Ezra Klein says Wall Street is not buying Pat Toomey’s claim that markets won’t mind if we breach the debt ceiling, so long as we keep making our coupon payments:
Would the markets really be so calm in the face of the United States government doing something it has never done before and purposefully breaching the debt ceiling? The investors I asked pretty much laughed in my face.
Mark Spindel, chief investment officer for Potomac River Capital, didn’t mince words. Over e-mail, I asked him whether we could breach the debt ceiling but keep paying off bondholders without causing markets to flip out. “Ezra,” he wrote back. “This is insane.
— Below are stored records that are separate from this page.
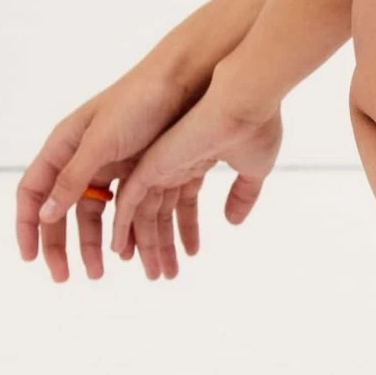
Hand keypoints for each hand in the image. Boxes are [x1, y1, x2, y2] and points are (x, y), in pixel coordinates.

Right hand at [18, 54, 215, 282]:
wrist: (189, 80)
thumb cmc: (139, 102)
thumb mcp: (100, 142)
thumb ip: (73, 178)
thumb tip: (46, 214)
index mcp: (66, 148)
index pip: (34, 193)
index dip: (29, 226)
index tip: (31, 259)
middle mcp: (89, 160)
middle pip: (73, 213)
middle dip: (75, 247)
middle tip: (79, 278)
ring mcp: (120, 167)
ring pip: (114, 218)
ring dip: (121, 247)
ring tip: (134, 273)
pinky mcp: (152, 170)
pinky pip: (147, 210)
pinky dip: (152, 233)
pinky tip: (159, 254)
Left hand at [99, 74, 283, 279]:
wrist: (244, 99)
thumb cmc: (255, 125)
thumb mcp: (256, 168)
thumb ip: (243, 195)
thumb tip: (233, 221)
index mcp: (194, 160)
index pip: (181, 202)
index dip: (185, 230)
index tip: (189, 255)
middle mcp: (171, 163)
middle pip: (158, 212)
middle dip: (162, 246)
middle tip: (163, 275)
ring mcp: (158, 164)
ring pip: (141, 213)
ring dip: (145, 246)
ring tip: (153, 275)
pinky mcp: (148, 164)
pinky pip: (126, 202)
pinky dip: (122, 227)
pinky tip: (120, 249)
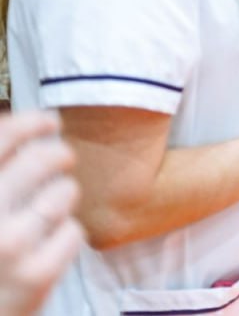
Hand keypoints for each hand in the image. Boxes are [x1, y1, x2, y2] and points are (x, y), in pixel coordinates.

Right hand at [0, 111, 82, 315]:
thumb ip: (1, 169)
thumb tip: (18, 122)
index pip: (3, 138)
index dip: (30, 123)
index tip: (47, 121)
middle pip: (43, 159)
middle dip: (60, 155)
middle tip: (62, 159)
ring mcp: (9, 246)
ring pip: (64, 192)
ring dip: (62, 197)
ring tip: (46, 211)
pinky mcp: (35, 274)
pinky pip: (73, 229)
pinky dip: (66, 233)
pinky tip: (48, 244)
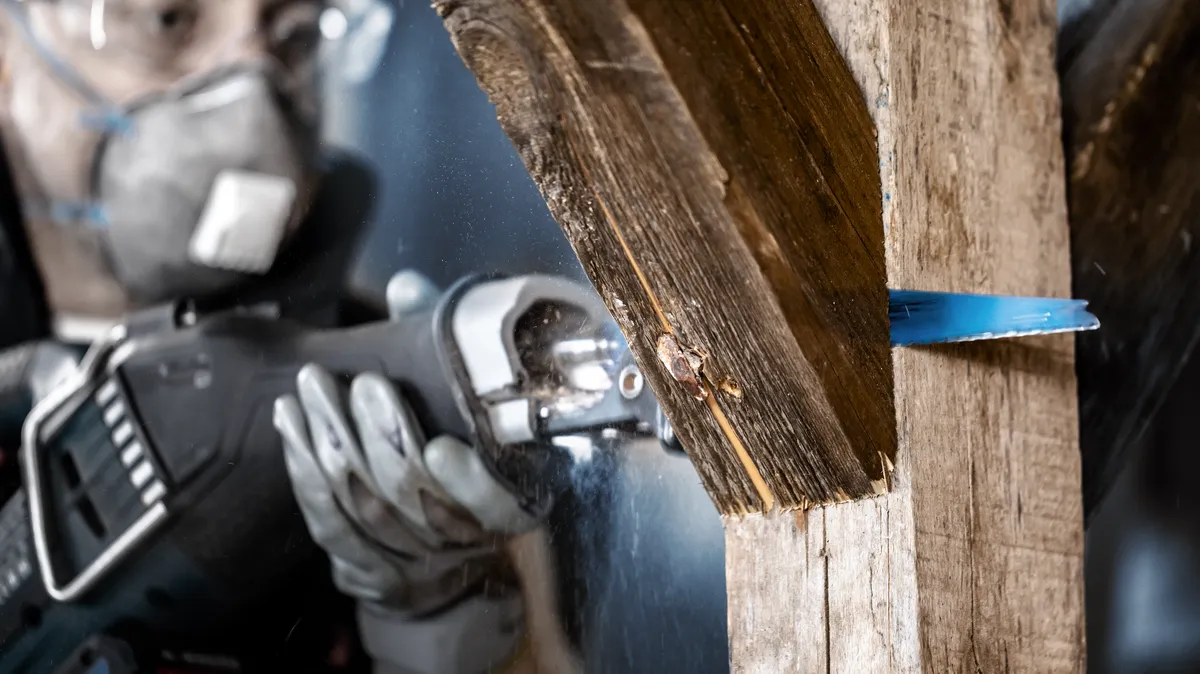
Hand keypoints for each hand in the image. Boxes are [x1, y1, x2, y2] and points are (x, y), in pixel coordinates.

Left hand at [271, 271, 538, 613]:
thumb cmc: (457, 439)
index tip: (440, 449)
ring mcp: (414, 566)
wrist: (440, 537)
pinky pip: (330, 527)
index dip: (470, 485)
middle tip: (352, 385)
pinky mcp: (369, 573)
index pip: (497, 509)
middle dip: (379, 439)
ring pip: (366, 514)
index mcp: (508, 504)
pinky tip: (291, 427)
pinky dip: (306, 475)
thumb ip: (444, 341)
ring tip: (308, 391)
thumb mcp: (463, 390)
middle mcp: (465, 544)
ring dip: (331, 448)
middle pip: (415, 501)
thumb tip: (406, 288)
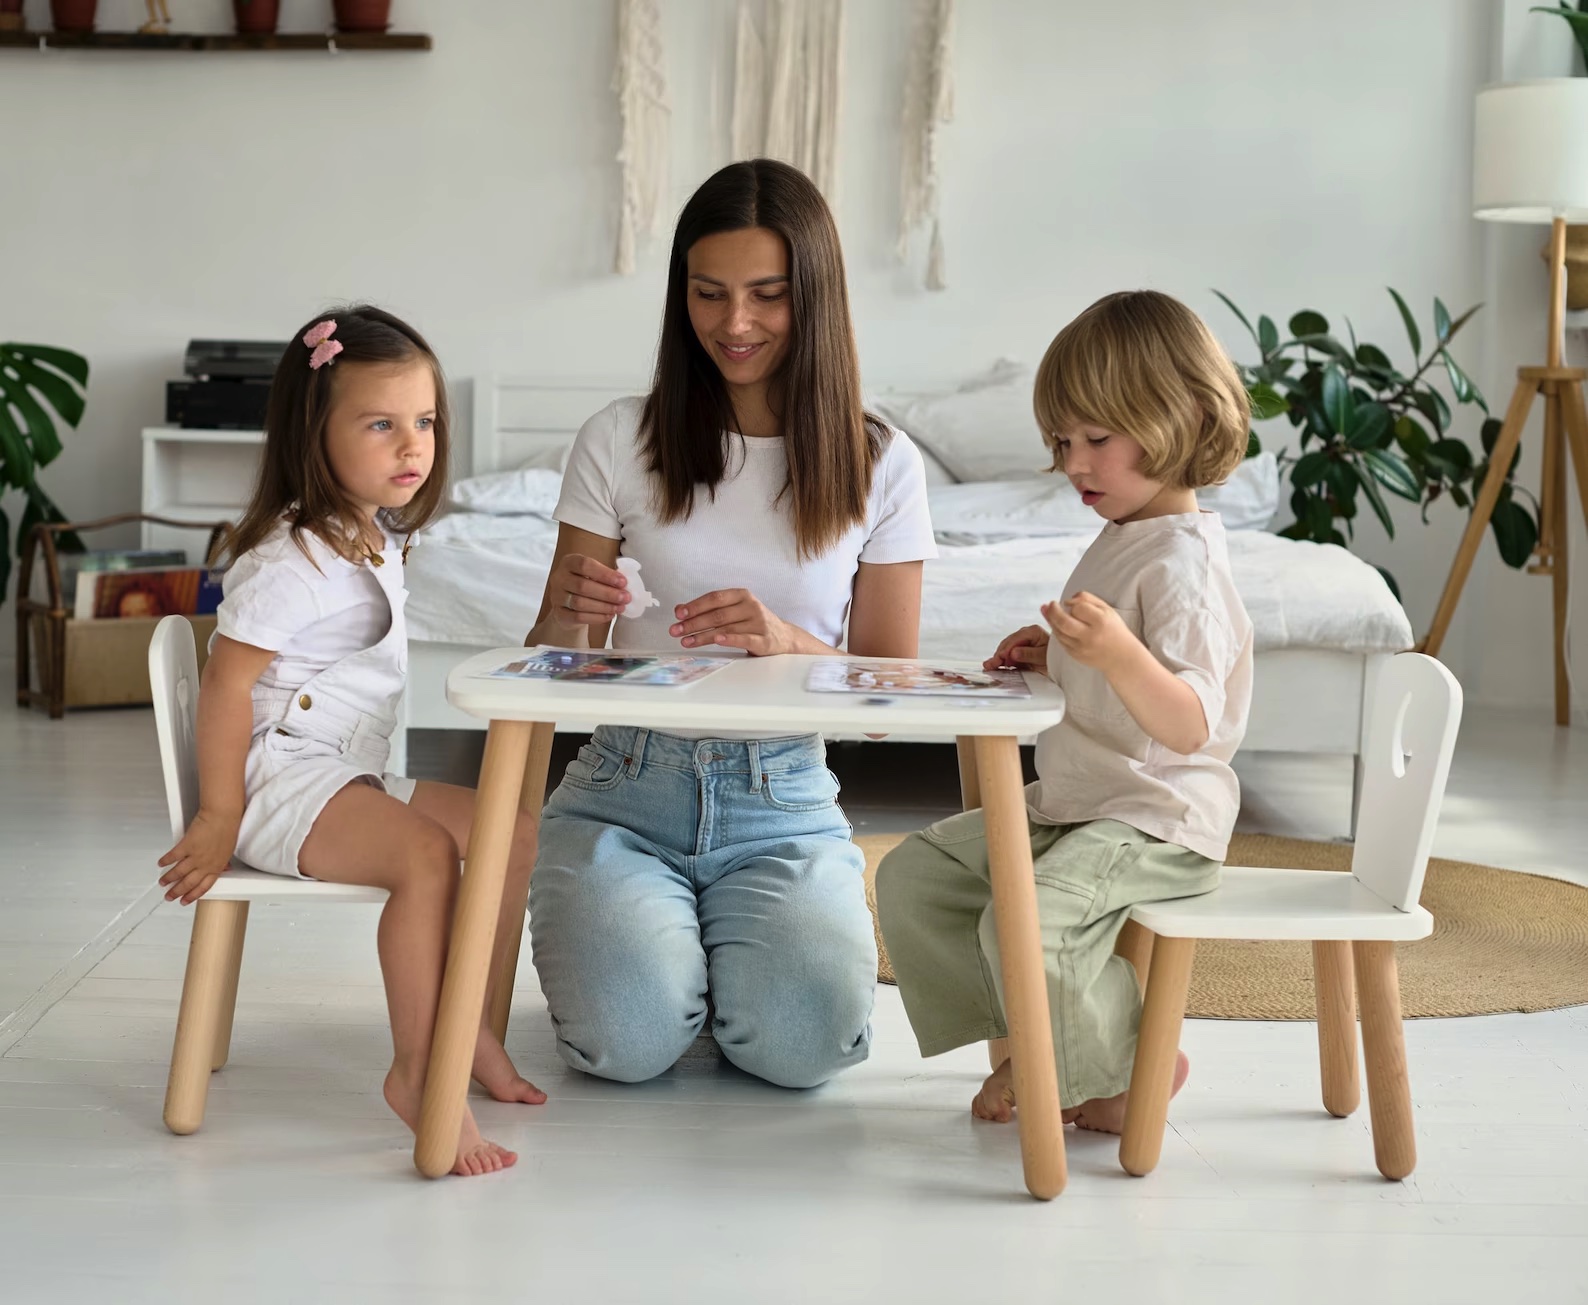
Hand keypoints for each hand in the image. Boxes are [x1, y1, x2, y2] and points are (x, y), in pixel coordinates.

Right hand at [157, 808, 240, 904]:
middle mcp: (205, 864)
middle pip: (188, 883)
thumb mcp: (229, 850)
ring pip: (178, 872)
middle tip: (169, 896)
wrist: (223, 815)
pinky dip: (165, 861)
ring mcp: (196, 856)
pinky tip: (161, 864)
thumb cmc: (228, 828)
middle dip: (177, 892)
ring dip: (168, 879)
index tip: (185, 900)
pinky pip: (173, 856)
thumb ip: (223, 862)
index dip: (193, 895)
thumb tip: (224, 869)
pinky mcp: (186, 845)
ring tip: (162, 882)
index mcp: (217, 866)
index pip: (204, 886)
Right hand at [547, 553, 628, 626]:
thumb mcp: (594, 574)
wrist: (569, 605)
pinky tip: (609, 615)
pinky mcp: (559, 614)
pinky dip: (597, 617)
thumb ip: (607, 576)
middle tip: (625, 598)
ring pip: (580, 603)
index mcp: (569, 562)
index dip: (605, 574)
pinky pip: (578, 617)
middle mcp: (559, 578)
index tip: (623, 582)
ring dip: (604, 606)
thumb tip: (625, 585)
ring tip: (620, 608)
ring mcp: (557, 596)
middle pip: (583, 585)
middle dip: (608, 593)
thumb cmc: (586, 584)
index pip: (585, 565)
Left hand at [671, 588, 799, 655]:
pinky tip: (717, 640)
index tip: (679, 614)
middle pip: (717, 614)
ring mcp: (759, 623)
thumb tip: (679, 609)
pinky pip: (745, 639)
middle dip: (693, 623)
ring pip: (726, 628)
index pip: (715, 598)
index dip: (695, 605)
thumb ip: (709, 609)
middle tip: (676, 630)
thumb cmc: (753, 622)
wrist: (783, 636)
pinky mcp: (764, 640)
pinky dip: (730, 639)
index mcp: (742, 595)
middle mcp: (751, 607)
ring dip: (703, 636)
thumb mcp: (733, 611)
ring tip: (686, 641)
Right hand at [985, 624, 1050, 675]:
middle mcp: (1026, 635)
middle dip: (1000, 654)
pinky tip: (994, 663)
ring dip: (998, 657)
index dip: (1007, 649)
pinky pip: (1008, 654)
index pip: (1015, 639)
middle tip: (992, 664)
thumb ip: (1028, 654)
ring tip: (990, 665)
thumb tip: (1013, 652)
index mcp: (1033, 631)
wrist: (1062, 665)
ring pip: (1006, 648)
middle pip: (1008, 643)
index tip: (1001, 657)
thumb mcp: (1043, 656)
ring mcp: (1022, 642)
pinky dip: (1001, 660)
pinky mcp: (1020, 650)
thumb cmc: (1056, 658)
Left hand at [1043, 591, 1136, 671]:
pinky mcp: (1076, 656)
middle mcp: (1090, 636)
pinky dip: (1056, 632)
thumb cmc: (1113, 629)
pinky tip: (1056, 624)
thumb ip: (1087, 599)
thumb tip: (1067, 600)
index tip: (1070, 602)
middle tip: (1051, 604)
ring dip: (1051, 621)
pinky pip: (1061, 642)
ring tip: (1050, 612)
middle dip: (1053, 611)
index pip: (1078, 608)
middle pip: (1064, 622)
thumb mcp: (1107, 610)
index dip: (1072, 603)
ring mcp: (1082, 648)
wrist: (1122, 657)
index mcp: (1101, 622)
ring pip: (1059, 632)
“If Congress (and to a lesser extent the President) continue to appear as dysfunctional as they do, then the markets will be bothered.”[…]
Thomas Gallagher, a principal at the Scowcroft Group, also focused on the effect on the economy. “Running the government on a cash basis would have a bigger impact that the cliff,” he wrote in an e-mail. “The cliff was almost 5% of GDP, and keeping the debt ceiling where it is would produce a drag of about 7%.” That is to say, the economic damage of breaching the debt ceiling, even if all went well, is about 40 percent more than going over the fiscal cliff, and that’s before you factor in the reaction from the financial markets.
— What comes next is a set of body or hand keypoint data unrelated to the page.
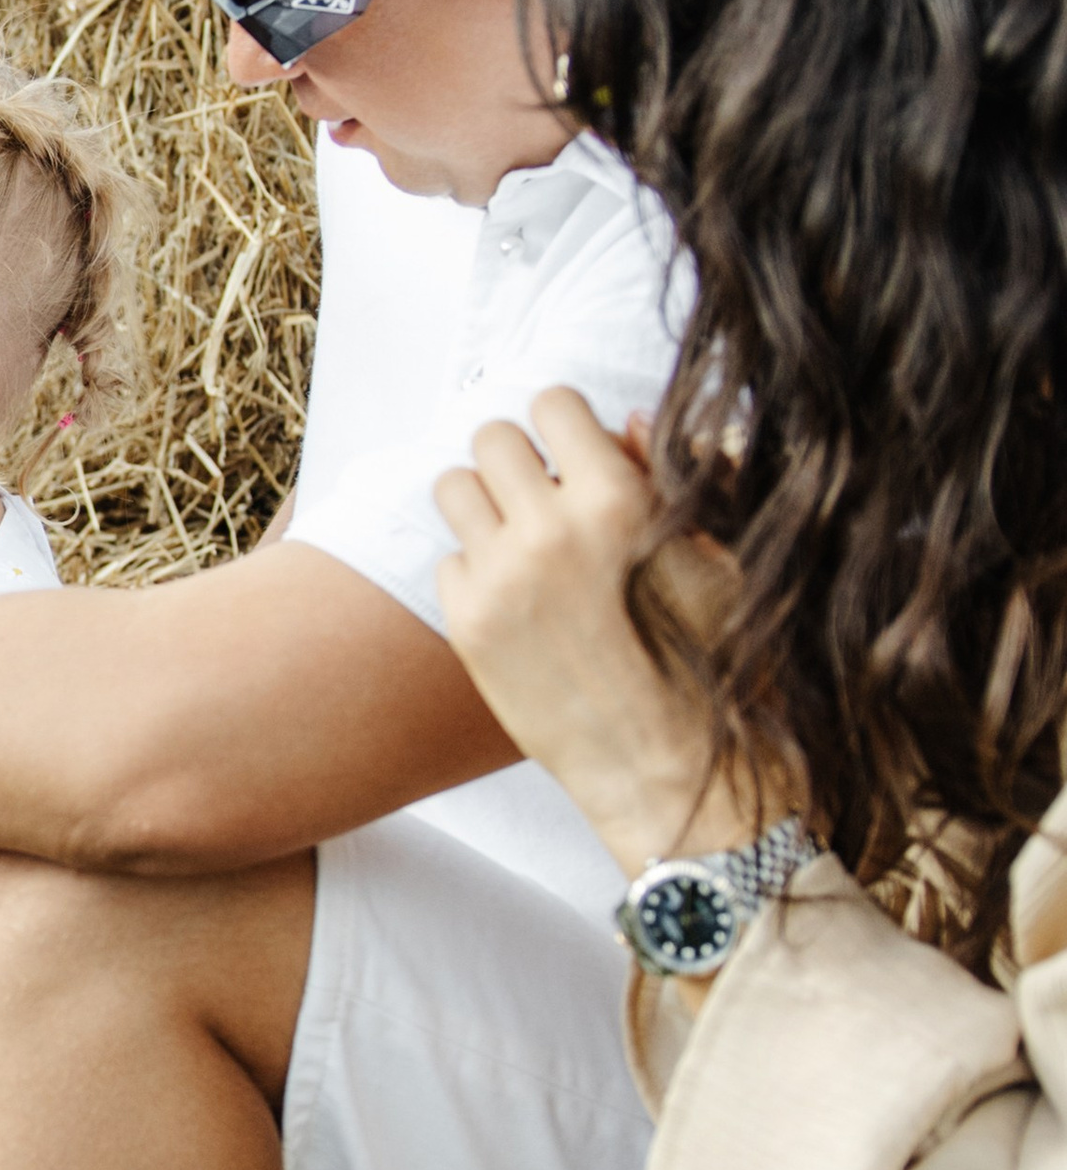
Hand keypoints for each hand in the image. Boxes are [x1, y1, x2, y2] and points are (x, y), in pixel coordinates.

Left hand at [434, 389, 740, 875]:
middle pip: (491, 436)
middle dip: (518, 457)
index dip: (565, 424)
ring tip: (520, 537)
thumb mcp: (718, 558)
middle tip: (543, 494)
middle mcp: (549, 531)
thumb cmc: (710, 660)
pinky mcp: (470, 626)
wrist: (667, 766)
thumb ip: (673, 476)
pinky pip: (450, 560)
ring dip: (483, 501)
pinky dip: (476, 570)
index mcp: (618, 500)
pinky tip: (518, 602)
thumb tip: (625, 418)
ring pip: (453, 485)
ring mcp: (501, 579)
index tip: (576, 451)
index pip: (553, 403)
Lee Sachs, a Wall Street veteran, was assistant Treasury secretary for financial markets from 1999 to 2001 and a counsel to Treasury Secretary Timothy F. Geithner from 2009 to 2010. As such, he’s a guy who has actually had to deal with the financial markets when Washington began terrorizing them. His e-mail response to my question could best be described as bemused. “As long as we are through the looking glass ” he began.
“The analogy I would use is if you were considering lending money to or buying the bonds of a company that was paying interest on outstanding debt, but wasn’t paying its employees or suppliers in an effort to save cash, would you make the loan or buy the bond without some sort of substantial yield premium?” He asked. That’s a particularly important point when it comes to government debt as we have to “roll over” hundreds of billions of dollars in debt over the course of each month. The idea that the market will treat those auctions as normal is optimistic, to say the least.